En tant que scénographe, est-ce que tu façonnes une proposition seulement à partir du texte ou il s’agit toujours d’un travail d’équipe avec les autres créateurs et le metteur en scène?

«Je crois qu’il n’y a pas vraiment de metteur en scène type, et donc pas de processus créatif identique. Même si le travail est collectif et qu’il y a beaucoup d’échanges et de questionnements que j’aime partager avec le reste de l’équipe, une grande partie du travail se fait avec le/la metteur.e en scène. C’est avec lui/elle que j’échange le plus afin de formuler puis de modéliser les premières esquisses avant de les partager avec les autres collaborateurs.»

«Le texte est parfois une source indispensable pour la création, mais il n’y a quelquefois pas encore de texte! Sur la plupart des projets que nous avons créés avec Christophe Honoré, la pièce était en cours d’écriture lorsque je devais rendre les maquettes. Il s’agit donc de fouiller dans nos imaginaires communs afin de trouver comment un projet scénographique peut naître en accompagnant l’écriture et, plus tard, les comédiens sur le plateau.»

Comment conçois-tu tes scénographies et par quoi te laisses-tu inspirer pour ton travail?

«La première étape est une écoute attentive du/de la metteur.e en scène. Je veux comprendre les envies et les enjeux du projet. Même si un.e metteur.e en scène sait ce qui ne lui plaît pas, il sait rarement tout de suite ce qu’il veut; j’ai donc besoin de m’accrocher à des éléments énoncés.»

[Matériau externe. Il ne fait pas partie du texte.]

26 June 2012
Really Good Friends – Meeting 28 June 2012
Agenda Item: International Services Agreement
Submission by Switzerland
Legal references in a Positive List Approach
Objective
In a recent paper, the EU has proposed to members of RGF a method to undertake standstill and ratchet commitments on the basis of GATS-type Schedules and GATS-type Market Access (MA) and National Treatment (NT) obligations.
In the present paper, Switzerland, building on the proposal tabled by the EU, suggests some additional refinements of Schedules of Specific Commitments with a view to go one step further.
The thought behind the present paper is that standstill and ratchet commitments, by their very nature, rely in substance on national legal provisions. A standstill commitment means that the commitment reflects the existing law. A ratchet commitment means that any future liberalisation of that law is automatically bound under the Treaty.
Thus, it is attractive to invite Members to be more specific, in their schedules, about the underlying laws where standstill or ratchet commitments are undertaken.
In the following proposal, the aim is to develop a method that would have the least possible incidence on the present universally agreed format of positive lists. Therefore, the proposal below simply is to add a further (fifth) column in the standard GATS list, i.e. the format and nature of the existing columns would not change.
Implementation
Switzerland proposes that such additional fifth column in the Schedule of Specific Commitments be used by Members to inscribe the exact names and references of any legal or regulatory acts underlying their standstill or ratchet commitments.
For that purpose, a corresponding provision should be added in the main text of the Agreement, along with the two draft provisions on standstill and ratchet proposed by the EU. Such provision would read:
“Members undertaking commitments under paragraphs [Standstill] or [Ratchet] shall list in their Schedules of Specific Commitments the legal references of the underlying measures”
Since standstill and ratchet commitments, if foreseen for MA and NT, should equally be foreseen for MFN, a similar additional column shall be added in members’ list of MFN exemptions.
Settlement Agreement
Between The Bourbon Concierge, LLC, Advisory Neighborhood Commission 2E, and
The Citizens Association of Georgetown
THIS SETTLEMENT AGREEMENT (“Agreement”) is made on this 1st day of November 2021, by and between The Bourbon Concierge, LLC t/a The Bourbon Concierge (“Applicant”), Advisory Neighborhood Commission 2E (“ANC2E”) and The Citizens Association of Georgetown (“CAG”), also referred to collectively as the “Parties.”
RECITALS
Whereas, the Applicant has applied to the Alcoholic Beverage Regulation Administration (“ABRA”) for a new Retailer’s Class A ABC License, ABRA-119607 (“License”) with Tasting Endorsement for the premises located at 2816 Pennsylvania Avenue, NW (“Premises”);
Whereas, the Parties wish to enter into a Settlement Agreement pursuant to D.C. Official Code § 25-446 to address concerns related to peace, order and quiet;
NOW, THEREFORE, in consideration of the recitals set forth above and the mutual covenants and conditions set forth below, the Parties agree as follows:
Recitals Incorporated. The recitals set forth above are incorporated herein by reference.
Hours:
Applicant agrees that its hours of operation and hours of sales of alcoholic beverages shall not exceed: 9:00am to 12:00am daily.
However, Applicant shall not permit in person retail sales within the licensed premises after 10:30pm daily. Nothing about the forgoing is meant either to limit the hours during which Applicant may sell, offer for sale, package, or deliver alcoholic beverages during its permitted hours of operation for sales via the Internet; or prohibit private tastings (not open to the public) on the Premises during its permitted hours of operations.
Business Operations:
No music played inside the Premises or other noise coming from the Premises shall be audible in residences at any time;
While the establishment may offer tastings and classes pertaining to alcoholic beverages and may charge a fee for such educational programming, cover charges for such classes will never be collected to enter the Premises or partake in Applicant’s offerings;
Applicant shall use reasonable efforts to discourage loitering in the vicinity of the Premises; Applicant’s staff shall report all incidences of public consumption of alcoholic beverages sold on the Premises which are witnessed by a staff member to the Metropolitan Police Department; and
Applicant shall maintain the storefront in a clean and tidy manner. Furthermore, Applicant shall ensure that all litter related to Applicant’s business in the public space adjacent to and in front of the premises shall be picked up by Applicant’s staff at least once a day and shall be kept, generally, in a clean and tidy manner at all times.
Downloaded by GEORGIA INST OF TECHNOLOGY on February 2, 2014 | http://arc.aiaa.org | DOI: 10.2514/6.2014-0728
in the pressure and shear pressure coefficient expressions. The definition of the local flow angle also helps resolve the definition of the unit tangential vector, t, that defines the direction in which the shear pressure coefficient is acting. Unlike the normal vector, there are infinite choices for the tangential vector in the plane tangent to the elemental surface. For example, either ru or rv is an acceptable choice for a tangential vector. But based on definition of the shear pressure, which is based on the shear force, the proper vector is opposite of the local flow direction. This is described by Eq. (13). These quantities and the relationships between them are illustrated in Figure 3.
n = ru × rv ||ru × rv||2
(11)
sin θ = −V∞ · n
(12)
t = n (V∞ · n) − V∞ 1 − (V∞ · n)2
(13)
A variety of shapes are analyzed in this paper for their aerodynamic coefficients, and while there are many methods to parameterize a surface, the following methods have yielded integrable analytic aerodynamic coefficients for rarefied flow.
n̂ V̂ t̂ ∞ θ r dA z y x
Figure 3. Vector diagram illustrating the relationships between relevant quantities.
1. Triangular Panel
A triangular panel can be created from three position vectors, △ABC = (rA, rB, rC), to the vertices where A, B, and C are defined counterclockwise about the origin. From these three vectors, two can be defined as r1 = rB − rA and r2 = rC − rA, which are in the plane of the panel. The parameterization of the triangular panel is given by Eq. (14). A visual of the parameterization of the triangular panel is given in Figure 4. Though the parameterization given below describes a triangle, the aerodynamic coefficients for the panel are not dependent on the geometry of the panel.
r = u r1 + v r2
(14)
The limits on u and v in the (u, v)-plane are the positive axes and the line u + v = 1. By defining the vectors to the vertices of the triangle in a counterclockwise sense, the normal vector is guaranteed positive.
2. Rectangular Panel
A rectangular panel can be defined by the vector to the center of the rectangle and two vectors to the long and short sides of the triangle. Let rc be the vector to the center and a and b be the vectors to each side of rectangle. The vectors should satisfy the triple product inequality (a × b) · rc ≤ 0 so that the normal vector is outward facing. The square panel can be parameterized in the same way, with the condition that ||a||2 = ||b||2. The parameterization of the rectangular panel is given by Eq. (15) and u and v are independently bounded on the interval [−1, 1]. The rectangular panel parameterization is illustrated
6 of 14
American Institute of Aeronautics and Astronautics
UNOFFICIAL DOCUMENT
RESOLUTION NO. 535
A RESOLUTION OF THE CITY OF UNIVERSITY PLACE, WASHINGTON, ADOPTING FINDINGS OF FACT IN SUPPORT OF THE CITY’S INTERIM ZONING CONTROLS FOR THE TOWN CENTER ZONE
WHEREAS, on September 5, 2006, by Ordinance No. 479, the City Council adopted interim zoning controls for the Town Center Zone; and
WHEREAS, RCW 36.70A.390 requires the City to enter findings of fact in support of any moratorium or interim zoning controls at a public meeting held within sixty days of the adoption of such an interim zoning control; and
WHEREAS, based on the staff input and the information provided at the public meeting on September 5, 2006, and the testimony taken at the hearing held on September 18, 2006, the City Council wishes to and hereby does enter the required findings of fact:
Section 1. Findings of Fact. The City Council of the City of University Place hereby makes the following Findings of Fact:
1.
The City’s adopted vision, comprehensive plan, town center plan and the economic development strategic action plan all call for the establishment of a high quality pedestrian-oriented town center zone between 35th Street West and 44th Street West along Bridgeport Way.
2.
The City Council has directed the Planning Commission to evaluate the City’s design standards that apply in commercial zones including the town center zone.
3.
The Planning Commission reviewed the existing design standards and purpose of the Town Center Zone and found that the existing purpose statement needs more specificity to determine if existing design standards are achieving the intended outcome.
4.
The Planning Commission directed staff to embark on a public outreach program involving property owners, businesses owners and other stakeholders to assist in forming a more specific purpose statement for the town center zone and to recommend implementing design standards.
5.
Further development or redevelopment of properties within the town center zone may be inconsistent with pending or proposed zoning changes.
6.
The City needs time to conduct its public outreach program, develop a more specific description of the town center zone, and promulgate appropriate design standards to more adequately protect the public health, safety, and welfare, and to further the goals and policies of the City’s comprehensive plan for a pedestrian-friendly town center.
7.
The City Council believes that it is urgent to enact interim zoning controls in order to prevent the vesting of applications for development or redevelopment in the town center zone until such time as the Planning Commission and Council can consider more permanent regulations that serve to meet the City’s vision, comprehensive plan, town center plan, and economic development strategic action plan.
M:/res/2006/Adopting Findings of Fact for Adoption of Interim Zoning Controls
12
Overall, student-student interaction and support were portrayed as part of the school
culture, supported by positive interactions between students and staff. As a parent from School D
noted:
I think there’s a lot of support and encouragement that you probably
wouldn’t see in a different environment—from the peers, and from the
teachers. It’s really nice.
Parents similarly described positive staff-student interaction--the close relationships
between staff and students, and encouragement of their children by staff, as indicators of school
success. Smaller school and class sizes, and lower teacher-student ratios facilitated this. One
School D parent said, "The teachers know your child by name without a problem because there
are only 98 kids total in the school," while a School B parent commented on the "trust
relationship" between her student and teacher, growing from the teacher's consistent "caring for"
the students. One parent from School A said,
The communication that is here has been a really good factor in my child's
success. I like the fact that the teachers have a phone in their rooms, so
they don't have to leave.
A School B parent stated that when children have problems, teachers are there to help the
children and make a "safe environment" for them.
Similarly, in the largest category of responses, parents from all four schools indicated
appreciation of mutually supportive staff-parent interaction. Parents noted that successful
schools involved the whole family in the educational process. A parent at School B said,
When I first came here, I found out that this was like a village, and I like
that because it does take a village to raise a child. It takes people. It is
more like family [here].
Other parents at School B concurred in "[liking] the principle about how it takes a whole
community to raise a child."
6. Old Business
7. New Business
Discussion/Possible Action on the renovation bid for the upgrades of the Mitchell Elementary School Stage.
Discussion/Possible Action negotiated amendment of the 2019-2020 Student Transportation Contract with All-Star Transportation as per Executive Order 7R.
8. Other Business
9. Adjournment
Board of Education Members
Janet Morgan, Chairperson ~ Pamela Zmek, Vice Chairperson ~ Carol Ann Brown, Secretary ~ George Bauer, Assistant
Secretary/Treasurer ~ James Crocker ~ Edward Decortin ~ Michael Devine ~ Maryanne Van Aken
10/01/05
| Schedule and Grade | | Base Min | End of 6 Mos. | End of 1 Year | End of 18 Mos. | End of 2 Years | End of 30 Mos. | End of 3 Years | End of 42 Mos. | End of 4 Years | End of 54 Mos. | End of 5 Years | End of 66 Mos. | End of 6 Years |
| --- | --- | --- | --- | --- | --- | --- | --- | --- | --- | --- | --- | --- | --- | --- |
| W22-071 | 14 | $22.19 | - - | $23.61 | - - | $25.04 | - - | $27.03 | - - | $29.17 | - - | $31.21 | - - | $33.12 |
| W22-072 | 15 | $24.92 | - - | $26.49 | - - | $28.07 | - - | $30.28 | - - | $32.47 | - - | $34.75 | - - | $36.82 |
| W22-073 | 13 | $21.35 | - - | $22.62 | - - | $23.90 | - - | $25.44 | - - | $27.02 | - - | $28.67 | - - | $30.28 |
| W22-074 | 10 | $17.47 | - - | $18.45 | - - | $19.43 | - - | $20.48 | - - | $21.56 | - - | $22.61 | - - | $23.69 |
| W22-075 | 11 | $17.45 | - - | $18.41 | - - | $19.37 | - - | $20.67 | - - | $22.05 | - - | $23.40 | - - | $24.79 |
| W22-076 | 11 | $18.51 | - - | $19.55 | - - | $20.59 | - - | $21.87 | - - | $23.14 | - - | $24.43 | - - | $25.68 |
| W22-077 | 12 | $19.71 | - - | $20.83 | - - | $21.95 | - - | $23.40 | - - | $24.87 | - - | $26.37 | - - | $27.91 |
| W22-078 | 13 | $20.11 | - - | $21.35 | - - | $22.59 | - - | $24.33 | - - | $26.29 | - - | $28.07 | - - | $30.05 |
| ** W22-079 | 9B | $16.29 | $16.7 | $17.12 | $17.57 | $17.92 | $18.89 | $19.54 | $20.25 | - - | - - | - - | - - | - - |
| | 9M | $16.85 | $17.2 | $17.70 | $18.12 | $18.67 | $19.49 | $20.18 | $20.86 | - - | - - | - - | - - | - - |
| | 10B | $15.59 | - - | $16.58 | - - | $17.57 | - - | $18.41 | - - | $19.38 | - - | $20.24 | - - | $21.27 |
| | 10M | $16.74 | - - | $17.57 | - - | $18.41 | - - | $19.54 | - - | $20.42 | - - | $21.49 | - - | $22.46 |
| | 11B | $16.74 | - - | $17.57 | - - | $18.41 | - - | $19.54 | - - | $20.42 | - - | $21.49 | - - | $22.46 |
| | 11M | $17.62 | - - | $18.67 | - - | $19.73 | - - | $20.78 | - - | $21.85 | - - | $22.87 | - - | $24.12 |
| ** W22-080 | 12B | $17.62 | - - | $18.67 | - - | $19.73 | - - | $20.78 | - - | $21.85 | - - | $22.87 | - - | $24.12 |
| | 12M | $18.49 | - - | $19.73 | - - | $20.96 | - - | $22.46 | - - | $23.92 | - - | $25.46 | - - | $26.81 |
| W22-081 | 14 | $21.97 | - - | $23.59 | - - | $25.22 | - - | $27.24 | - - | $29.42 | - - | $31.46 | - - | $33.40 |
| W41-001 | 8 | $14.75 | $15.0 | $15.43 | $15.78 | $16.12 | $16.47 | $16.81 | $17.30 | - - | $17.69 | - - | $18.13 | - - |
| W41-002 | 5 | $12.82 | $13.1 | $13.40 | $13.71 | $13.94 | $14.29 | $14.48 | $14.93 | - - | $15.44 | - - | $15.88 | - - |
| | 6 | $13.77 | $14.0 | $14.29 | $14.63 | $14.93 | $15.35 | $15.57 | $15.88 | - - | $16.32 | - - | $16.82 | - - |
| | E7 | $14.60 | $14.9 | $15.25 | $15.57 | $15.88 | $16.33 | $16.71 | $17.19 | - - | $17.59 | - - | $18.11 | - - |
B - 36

«Ensuite commence une étape assez indéfinissable et parfois très longue durant laquelle le projet m’accompagne quotidiennement, parfois seulement quelques minutes, et ce, même si je suis sur une autre pièce en répétition. C’est dans ces moments que les idées se révèlent, comme une sédimentation qui va conduire à établir plusieurs pistes, plusieurs espaces/scénographies différents qui me servent, par la suite, d’outils de dialogue avec le/la metteur.e en scène.»

«Je fais aussi énormément de recherche iconographique, de photographies, d’installations, de détails, d’ambiance, en essayant chaque fois de me perdre dans la périphérie de mon sujet afin d’en trouver une nouvelle lecture, une approche que j’espère à chaque fois un peu inédite.»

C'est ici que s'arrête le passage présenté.